“祖父!祖父!您醒醒啊!”先前那攔路的年輕人,此刻哪還有半點囂張氣焰,他臉色慘白,褲襠濕了一大片,散發著難聞的氣味。
“天爺啊,是太子殿下!”
“太子殿下怎么會來咱們這兒?”
小竹莊的村民們驚呼,有人難以置信地揉著眼睛,有人則忙不迭地四處張望,似乎想從人群中找出些什么不同尋常的征兆。
“都愣著干什么!還不快給太子殿下磕頭!”還是村里一位年長的老者反應快,他率先跪倒在地,連連叩首。
其余村民這才如夢初醒,紛紛跪倒,口中高呼著“太子殿下萬福金安”。
一時間,場面有些混亂,卻又透著一股難以說的喜悅。
盛禹雪愣怔片刻,才回過神來,他望著蘇臨,心中百感交集。

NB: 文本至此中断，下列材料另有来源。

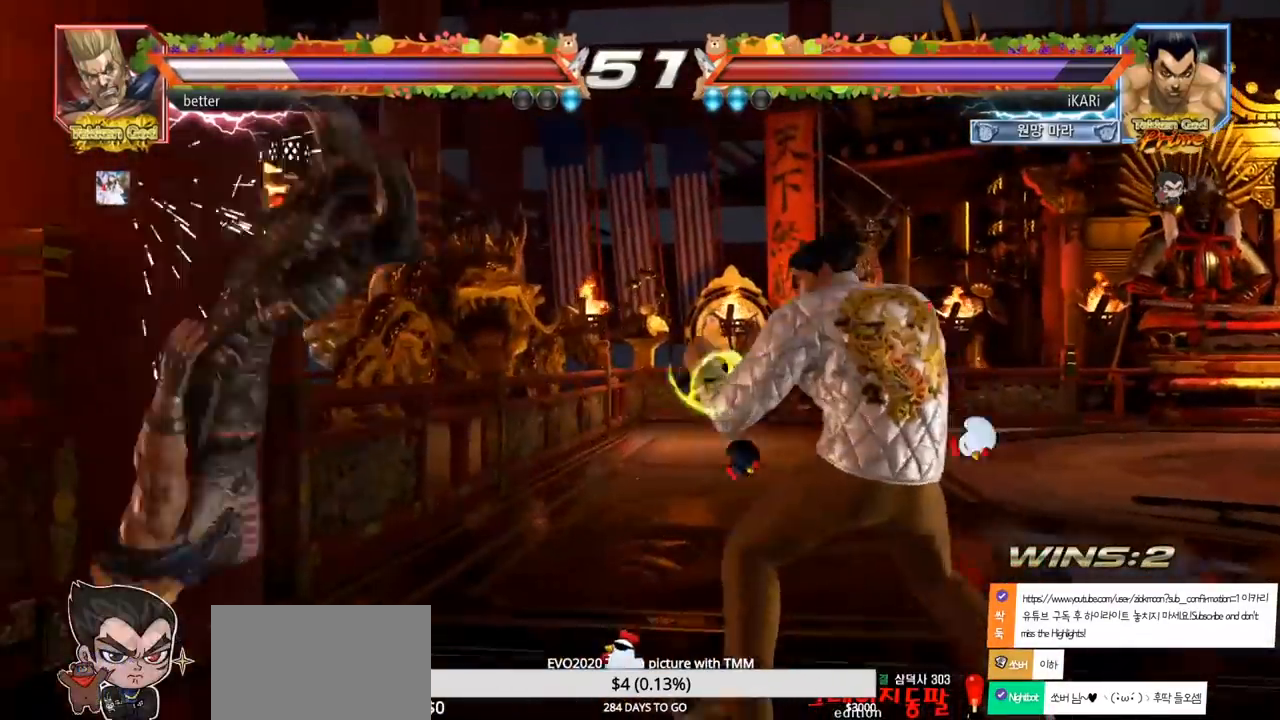
{"buttons": [], "left_stick": "left", "events": [[67, "left_stick", "center"], [117, "left_stick", "left"], [200, "left_stick", "down"], [267, "left_stick", "center"], [300, "CIRCLE", "down"], [367, "CIRCLE", "up"], [467, "left_stick", "left"]]}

這位氣度不凡的公子,竟是太子殿下,自己先前還……盛禹雪不敢再想下去。
“娘,別愣著了,快給太子殿下磕頭。”他急忙拉著同樣震驚的老母親,就要跪下行禮。
“都起來吧,不必多禮。”蘇臨淡淡開口,聲音雖然不大,卻清晰地傳進了每個人的耳朵里。
孔正清應了一聲,率先起身,他身后的官差也跟著站了起來。
村民們也陸陸續續起身,臉上還殘留著激動和敬畏。
只有吳縣令、景捕頭和那一眾衙役,還跪在地上,一個個低著頭,大氣都不敢喘,生怕一個不小心,就惹惱了這位太子殿下。
“怎么,不說話了?”蘇臨緩緩起身,走到吳縣令面前,每一步都像踩在吳縣令的心尖上。
“剛才不是挺能說的嗎?”蘇臨居高臨下地看著他,聲音里帶著一絲戲謔。
吳縣令只覺得一股寒意從腳底直竄頭頂,他顫聲道:“殿下……臣……臣有眼不識泰山……”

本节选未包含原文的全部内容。